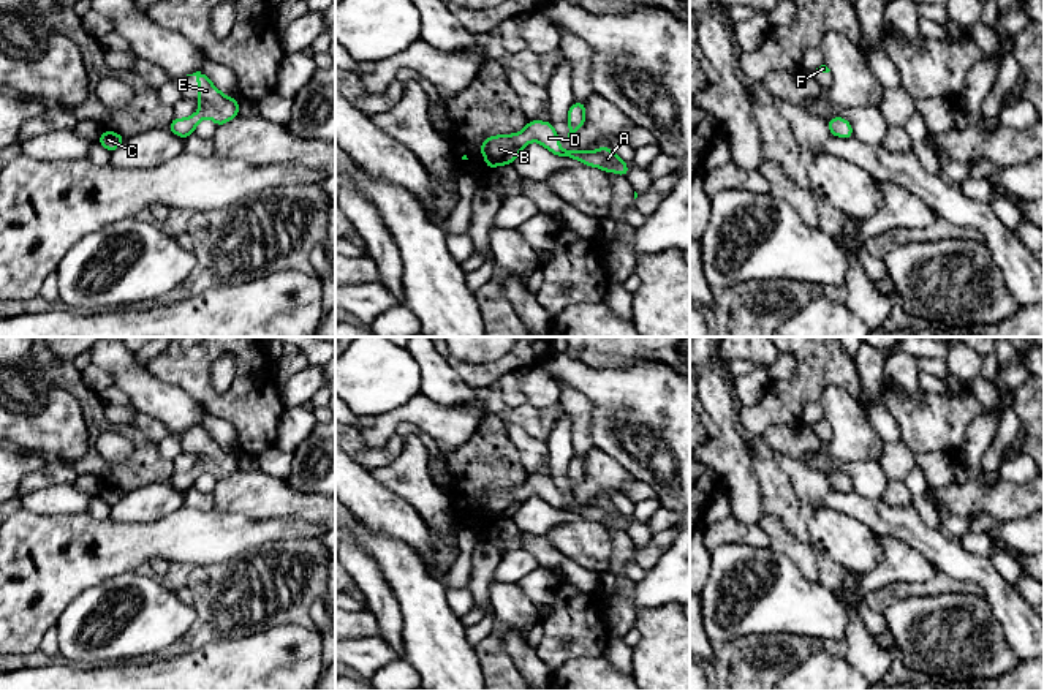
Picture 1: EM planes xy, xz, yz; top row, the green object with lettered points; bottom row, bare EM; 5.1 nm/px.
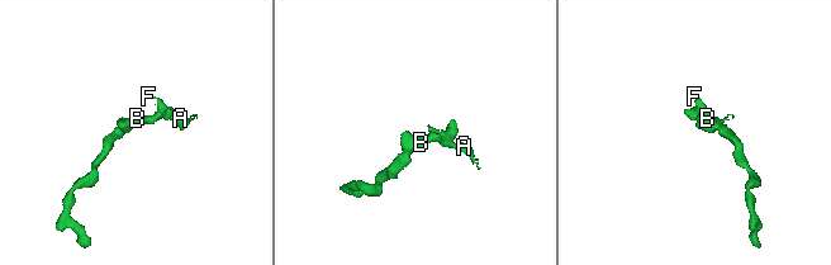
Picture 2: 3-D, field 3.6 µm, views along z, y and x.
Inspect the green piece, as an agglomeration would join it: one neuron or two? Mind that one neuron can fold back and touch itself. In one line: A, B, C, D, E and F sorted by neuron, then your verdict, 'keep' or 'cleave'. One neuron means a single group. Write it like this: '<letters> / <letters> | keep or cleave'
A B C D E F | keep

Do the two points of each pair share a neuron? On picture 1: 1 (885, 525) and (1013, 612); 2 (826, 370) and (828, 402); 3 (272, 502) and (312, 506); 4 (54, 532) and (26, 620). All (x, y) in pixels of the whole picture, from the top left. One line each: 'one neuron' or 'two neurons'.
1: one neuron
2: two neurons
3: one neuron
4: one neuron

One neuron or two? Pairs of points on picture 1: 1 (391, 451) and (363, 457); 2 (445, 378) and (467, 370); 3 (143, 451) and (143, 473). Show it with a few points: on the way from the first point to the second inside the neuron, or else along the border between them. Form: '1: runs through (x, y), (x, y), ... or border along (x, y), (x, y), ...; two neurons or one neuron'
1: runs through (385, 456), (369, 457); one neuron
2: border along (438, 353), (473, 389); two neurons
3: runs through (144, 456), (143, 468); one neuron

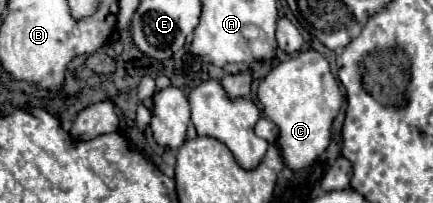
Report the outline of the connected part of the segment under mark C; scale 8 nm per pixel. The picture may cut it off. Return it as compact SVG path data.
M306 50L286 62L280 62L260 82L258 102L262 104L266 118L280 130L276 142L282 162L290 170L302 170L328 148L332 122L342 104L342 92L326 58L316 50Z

--

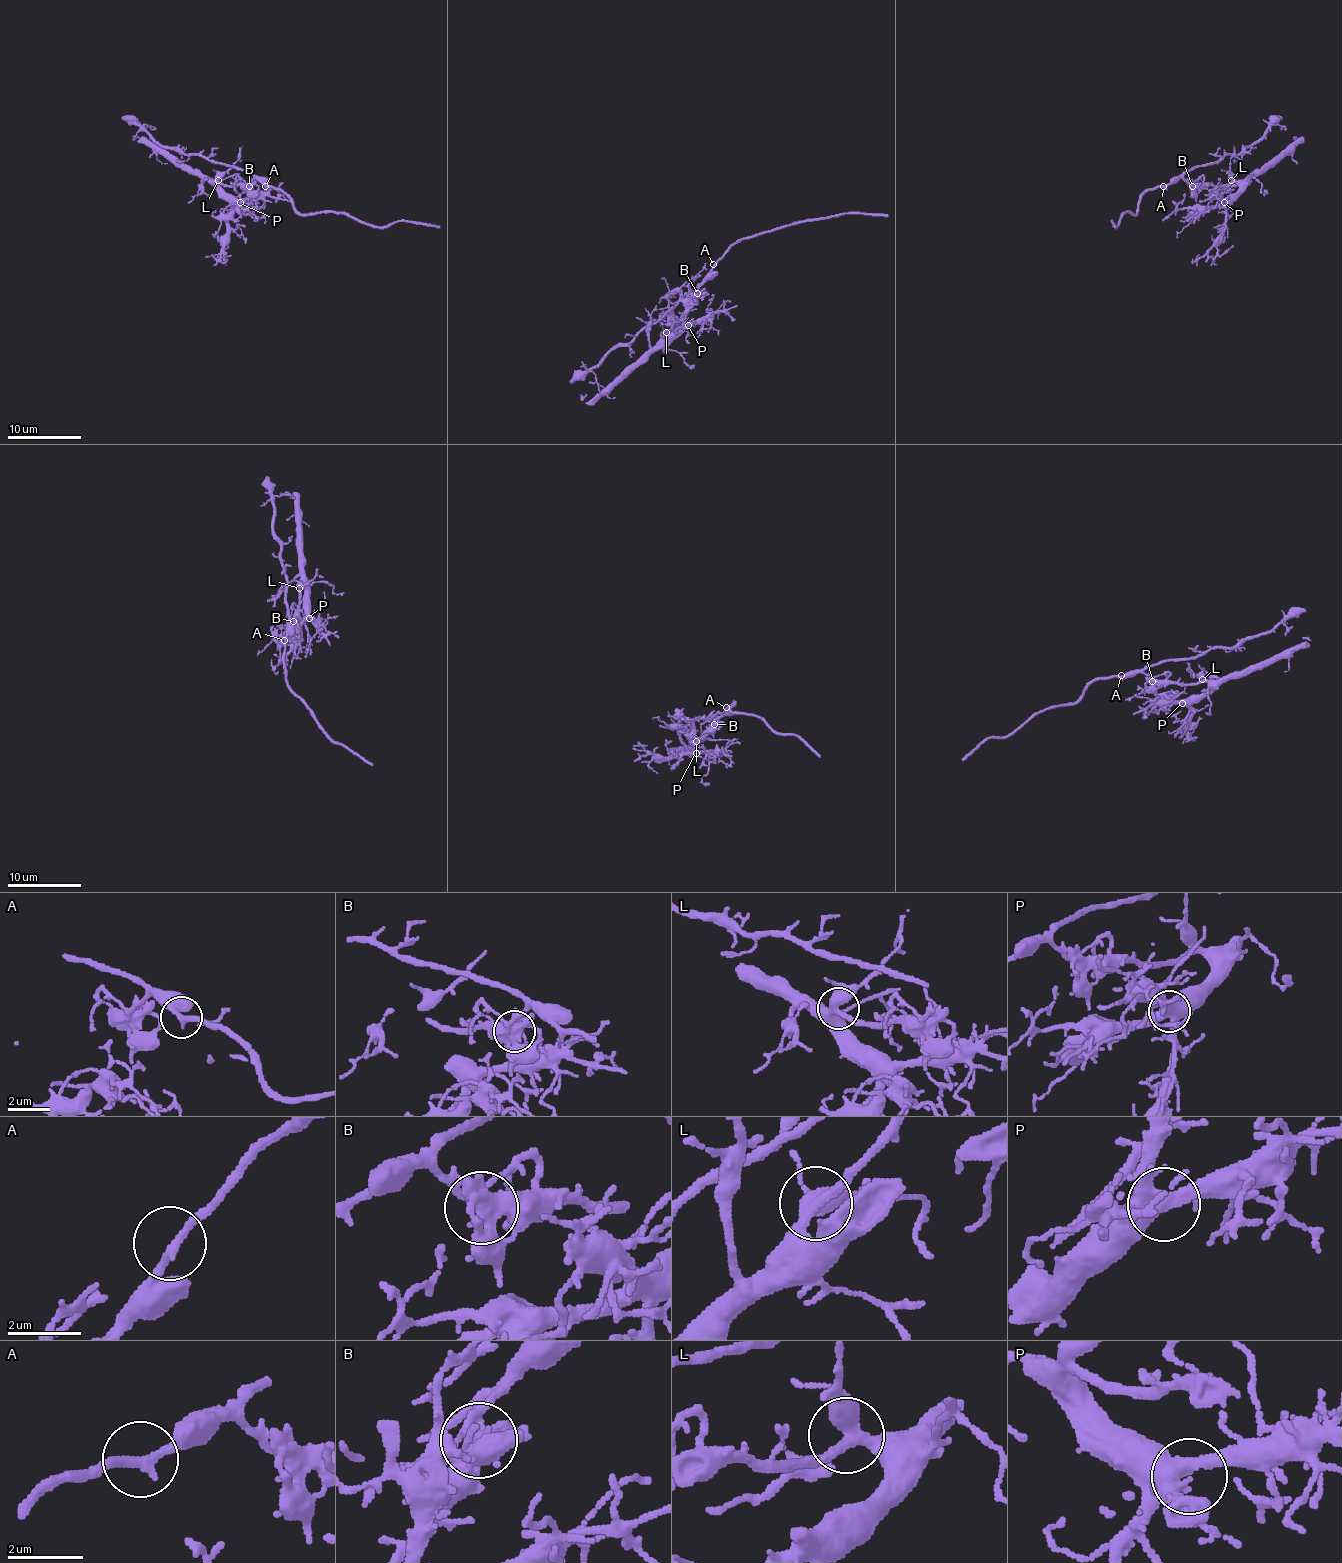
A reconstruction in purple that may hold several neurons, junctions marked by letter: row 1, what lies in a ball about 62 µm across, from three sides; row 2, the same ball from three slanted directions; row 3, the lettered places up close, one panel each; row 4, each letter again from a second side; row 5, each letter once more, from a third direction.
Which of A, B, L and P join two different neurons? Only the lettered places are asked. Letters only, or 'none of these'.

...

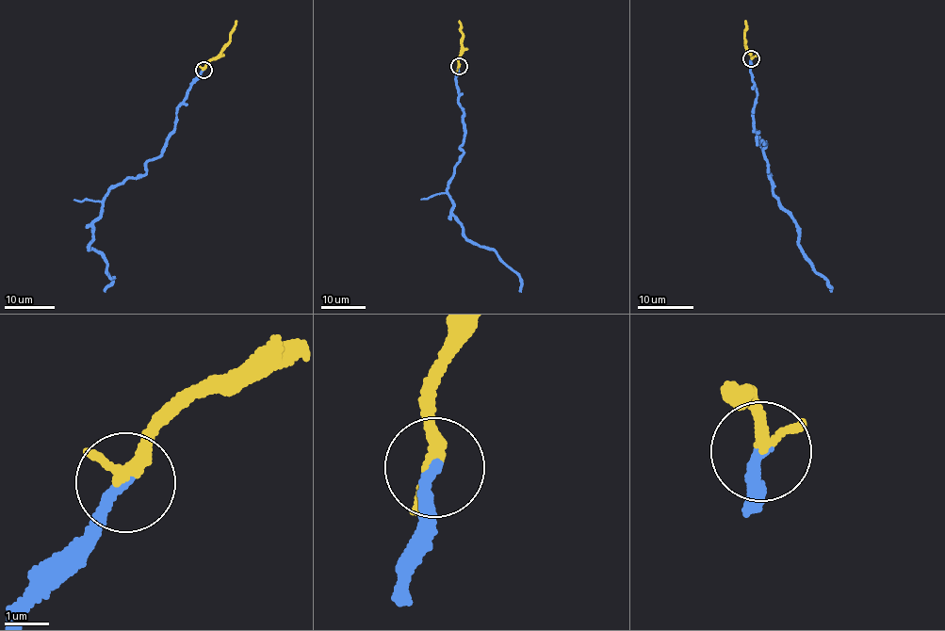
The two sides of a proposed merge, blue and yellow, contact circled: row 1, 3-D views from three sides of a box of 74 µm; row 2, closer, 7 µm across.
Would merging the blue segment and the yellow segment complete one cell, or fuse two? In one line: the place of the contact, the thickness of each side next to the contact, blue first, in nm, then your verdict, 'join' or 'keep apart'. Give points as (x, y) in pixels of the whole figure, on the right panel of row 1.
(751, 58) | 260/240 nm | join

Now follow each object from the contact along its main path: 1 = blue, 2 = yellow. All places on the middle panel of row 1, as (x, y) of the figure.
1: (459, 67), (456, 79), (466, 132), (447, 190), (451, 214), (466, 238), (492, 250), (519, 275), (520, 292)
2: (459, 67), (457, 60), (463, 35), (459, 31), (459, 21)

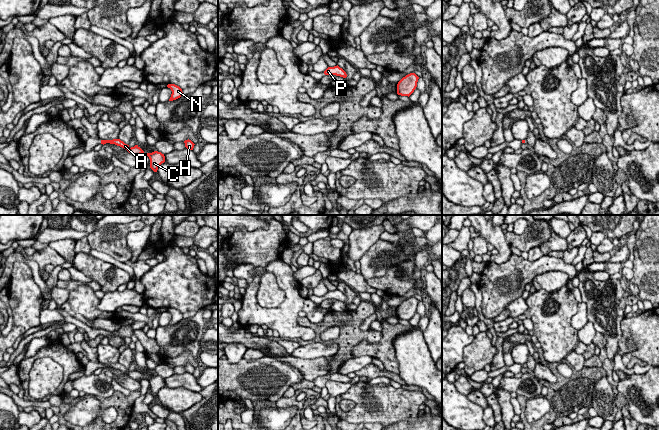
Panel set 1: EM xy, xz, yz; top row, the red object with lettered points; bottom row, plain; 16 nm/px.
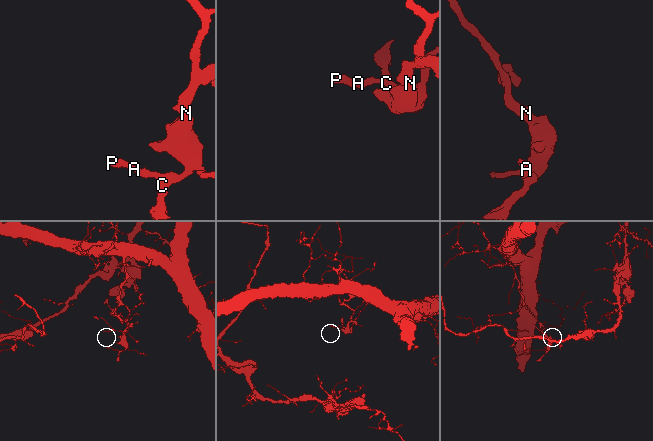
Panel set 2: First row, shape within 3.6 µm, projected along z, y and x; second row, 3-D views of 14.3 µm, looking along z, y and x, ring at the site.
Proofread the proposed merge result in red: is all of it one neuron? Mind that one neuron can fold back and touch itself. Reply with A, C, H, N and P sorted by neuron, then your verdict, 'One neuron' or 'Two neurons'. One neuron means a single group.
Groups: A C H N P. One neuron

• _WHAT IS EXPECTED_: Pull from the data each line where the string "lettered" turns up.

• _RESPONSE_:
Picture 1: EM planes xy, xz, yz; top row, the green object with lettered points; bottom row, bare EM; 5.1 nm/px.
A reconstruction in purple that may hold several neurons, junctions marked by letter: row 1, what lies in a ball about 62 µm across, from three sides; row 2, the same ball from three slanted directions; row 3, the lettered places up close, one panel each; row 4, each letter again from a second side; row 5, each letter once more, from a third direction.
Which of A, B, L and P join two different neurons? Only the lettered places are asked. Letters only, or 'none of these'.
Panel set 1: EM xy, xz, yz; top row, the red object with lettered points; bottom row, plain; 16 nm/px.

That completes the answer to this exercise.